En route, Jung-won gets into an altercation with gas-station attendant Jobak (Ju Ji Hoon, wacky) who hears that thick fog has caused a multi-car, truck, bus and poison-gas tanker pileup on the airport road bridge and decides to pursue them in his tow truck. That traffic accident, caused by a jerk in a sports car joyriding at top speed across the zero-visibility highway for the benefit of his livestream, is the first real taste we get of director Kim’s handle on disaster action, and it’s pretty great, piling vehicle atop vehicle in a way that seems physically plausible and yet also extravagantly OTT.

However, the accident occurs on the city-facing side of the highway, therefore posing no real danger to airport-bound Jung-won, Kyeong-Min and Jobak — nor indeed to the military convoy that happens to be ferrying a pack of cloned attack dogs who have been behaviorally engineered to target the voices of their prey. All will be well as long as those dogs remain in their cages! Reader, they do not. Project Silence, as it is codenamed, is let loose in a flurry of roided-up canine CGI. For once the floaty artificiality of the creature design is a blessing, making it clear that however many of these beasts die, no real dogs were harmed.

The ringleader, actually the OG bitch from which all the others were cloned, resourcefully removes the inhibitor chip that the bad-guy scientists (so bad that part of their scheme literally involves killing a bunch of puppies) had planted in her head. Mama Cujo thus regains her murderous mojo, and is now out for really quite righteous revenge on humankind, with snivelling project-leading scientist Dr Yang (Kim Hie Woon) powerless to stop her. Soon, the hounds have snacked their way through most of the background extra budget, leaving only a small crew of stragglers — including a sweet old man taking loving care of his senile wife, and a pro-circuit golfer and her caddy — to “Poseidon Adventure” their way to safety.
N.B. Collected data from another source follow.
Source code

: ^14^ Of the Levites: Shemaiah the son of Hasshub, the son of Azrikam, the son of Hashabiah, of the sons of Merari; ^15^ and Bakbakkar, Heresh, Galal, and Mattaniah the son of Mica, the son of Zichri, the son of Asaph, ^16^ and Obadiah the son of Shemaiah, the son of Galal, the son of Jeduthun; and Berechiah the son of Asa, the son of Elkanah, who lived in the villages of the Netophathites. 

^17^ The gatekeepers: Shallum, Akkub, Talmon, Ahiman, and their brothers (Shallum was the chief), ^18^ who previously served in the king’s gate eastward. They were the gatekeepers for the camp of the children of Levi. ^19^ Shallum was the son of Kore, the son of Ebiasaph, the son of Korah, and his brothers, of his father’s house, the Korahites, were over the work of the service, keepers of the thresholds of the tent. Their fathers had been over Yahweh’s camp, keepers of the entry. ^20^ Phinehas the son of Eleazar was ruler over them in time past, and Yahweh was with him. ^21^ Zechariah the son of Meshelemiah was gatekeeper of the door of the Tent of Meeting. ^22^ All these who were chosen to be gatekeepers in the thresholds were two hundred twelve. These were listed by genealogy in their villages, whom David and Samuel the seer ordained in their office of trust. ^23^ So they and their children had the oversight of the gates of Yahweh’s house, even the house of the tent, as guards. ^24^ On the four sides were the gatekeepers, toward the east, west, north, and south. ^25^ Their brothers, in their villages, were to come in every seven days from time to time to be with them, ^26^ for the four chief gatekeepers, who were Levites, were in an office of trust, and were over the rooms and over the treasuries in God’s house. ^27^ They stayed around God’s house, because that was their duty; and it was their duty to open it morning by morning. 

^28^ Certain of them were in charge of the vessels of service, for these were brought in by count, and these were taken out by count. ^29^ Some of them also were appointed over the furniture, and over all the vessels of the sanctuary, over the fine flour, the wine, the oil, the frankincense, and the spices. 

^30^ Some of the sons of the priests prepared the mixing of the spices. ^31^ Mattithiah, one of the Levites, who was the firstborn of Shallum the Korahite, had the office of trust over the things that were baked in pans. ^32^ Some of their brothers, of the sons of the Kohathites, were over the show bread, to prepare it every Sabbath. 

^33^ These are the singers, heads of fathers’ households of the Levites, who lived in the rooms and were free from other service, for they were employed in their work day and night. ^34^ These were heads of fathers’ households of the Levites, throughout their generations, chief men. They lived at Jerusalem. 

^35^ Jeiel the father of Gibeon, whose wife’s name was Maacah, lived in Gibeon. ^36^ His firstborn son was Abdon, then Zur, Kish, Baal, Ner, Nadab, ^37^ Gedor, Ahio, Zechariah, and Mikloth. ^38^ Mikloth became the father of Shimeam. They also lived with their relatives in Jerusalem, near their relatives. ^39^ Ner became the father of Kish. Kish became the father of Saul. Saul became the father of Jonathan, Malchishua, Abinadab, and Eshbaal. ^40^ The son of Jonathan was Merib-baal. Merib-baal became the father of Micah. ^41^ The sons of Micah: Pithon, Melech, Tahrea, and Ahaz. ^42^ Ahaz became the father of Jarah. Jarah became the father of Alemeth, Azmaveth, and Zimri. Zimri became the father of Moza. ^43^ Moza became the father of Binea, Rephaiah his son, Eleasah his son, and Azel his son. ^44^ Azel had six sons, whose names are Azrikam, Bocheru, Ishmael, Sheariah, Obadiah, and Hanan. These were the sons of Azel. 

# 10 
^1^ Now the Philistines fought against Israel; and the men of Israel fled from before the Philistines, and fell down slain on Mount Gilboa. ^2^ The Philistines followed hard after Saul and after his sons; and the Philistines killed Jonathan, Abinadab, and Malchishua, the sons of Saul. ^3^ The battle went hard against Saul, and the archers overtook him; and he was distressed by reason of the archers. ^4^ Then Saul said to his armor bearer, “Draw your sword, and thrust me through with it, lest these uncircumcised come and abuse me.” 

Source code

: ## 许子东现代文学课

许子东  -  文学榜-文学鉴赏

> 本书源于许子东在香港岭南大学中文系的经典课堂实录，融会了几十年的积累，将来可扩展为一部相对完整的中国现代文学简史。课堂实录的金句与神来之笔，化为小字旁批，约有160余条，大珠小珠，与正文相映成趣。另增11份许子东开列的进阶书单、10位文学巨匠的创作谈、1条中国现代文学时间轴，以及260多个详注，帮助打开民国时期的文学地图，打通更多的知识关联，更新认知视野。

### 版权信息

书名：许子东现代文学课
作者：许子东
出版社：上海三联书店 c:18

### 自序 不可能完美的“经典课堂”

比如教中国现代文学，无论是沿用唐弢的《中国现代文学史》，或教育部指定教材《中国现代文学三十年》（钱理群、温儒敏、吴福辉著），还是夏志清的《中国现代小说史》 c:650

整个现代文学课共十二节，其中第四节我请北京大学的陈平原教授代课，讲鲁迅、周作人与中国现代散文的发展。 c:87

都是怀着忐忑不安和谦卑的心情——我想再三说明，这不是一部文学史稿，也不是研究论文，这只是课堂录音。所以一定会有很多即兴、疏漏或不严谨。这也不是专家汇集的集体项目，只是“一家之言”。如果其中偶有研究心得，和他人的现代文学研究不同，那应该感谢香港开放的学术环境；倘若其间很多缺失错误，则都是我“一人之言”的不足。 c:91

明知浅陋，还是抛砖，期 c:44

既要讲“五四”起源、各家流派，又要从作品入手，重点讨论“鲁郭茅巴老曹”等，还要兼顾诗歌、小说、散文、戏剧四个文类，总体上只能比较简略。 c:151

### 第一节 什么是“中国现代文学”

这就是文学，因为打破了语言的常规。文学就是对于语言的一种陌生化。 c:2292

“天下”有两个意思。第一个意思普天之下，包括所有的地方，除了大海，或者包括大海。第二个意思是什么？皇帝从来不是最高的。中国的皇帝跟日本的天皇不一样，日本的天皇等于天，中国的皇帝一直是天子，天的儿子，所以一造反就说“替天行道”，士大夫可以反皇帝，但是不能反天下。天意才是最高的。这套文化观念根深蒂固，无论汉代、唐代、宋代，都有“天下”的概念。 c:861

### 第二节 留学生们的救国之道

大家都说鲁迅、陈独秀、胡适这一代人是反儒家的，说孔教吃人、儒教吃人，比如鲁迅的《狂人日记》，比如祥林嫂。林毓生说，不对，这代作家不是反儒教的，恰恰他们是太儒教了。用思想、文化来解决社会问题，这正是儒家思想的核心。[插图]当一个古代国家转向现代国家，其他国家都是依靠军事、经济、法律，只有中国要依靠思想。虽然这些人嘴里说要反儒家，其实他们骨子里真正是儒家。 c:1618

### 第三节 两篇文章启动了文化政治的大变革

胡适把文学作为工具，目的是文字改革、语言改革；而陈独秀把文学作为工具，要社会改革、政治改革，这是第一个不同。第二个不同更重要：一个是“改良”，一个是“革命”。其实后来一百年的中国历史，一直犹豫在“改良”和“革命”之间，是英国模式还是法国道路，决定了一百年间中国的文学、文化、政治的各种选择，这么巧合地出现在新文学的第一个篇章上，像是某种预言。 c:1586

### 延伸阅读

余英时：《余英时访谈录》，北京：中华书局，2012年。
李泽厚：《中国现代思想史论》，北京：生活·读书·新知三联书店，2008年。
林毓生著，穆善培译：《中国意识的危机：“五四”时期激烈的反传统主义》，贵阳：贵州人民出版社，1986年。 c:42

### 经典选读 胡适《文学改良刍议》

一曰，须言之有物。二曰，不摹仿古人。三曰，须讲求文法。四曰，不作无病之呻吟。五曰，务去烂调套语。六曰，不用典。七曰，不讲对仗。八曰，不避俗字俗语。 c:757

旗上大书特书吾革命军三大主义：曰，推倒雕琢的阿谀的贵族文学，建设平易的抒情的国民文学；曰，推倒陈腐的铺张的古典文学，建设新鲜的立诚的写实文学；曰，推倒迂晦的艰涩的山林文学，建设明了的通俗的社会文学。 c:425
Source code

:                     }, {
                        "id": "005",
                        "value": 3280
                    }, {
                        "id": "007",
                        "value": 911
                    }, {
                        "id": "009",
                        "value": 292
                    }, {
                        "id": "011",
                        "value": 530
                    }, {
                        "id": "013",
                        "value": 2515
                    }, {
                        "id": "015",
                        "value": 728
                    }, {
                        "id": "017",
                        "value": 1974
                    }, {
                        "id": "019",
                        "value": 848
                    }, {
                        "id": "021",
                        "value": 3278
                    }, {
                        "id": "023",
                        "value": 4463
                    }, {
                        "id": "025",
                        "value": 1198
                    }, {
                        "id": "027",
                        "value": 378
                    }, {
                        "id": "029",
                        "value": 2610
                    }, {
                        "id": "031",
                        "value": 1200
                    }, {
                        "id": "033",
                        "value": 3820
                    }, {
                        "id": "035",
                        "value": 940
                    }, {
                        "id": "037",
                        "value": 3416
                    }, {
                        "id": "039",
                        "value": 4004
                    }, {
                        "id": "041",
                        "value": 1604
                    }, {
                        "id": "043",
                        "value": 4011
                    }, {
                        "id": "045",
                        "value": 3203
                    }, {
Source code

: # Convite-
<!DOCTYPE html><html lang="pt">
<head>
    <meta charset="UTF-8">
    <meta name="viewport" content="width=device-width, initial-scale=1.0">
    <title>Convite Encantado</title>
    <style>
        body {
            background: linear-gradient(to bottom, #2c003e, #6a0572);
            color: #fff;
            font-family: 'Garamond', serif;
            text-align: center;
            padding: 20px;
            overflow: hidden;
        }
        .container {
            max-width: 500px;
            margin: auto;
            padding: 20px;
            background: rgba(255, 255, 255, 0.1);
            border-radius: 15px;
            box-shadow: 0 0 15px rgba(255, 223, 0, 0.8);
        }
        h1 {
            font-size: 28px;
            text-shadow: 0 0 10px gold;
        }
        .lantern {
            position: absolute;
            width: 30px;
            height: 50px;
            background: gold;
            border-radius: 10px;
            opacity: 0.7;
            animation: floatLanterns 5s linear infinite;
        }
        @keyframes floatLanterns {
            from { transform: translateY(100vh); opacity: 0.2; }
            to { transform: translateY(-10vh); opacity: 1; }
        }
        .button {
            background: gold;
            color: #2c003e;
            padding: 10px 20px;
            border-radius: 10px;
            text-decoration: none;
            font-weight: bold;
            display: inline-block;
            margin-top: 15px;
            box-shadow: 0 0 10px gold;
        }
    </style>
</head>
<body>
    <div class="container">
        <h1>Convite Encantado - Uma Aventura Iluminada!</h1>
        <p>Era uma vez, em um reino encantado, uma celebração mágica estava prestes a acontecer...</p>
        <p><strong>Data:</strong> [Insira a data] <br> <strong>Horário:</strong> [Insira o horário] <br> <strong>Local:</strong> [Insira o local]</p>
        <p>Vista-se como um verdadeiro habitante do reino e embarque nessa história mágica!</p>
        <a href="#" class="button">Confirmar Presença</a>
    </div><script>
The sound-activated aspect of the dogs’ programming suggests there might be some gimmicky formal kinship with “A Quiet Place,” but “Project Silence” is actually rather loud, what with all the cracking concrete and groaning metal, not to mention the earblasting bombast of Shim Hyun Jung’s berserker action score. Details of how and why the dogs attack are left fuzzy, but who cares when star cinematographer Hong Kyung Pyo (“Parasite,” “Burning,” “Broker”) is on hand to class up the schlock, and when Kim proves himself so adept in calibrating the cause-and-effect chain reaction of mounting disaster. The ending baits a sequel, naturally. And this go-round does just enough to ensure that while no one’s panting for “Project Silence II: Bark in Business,” no one’s howling at the prospect either.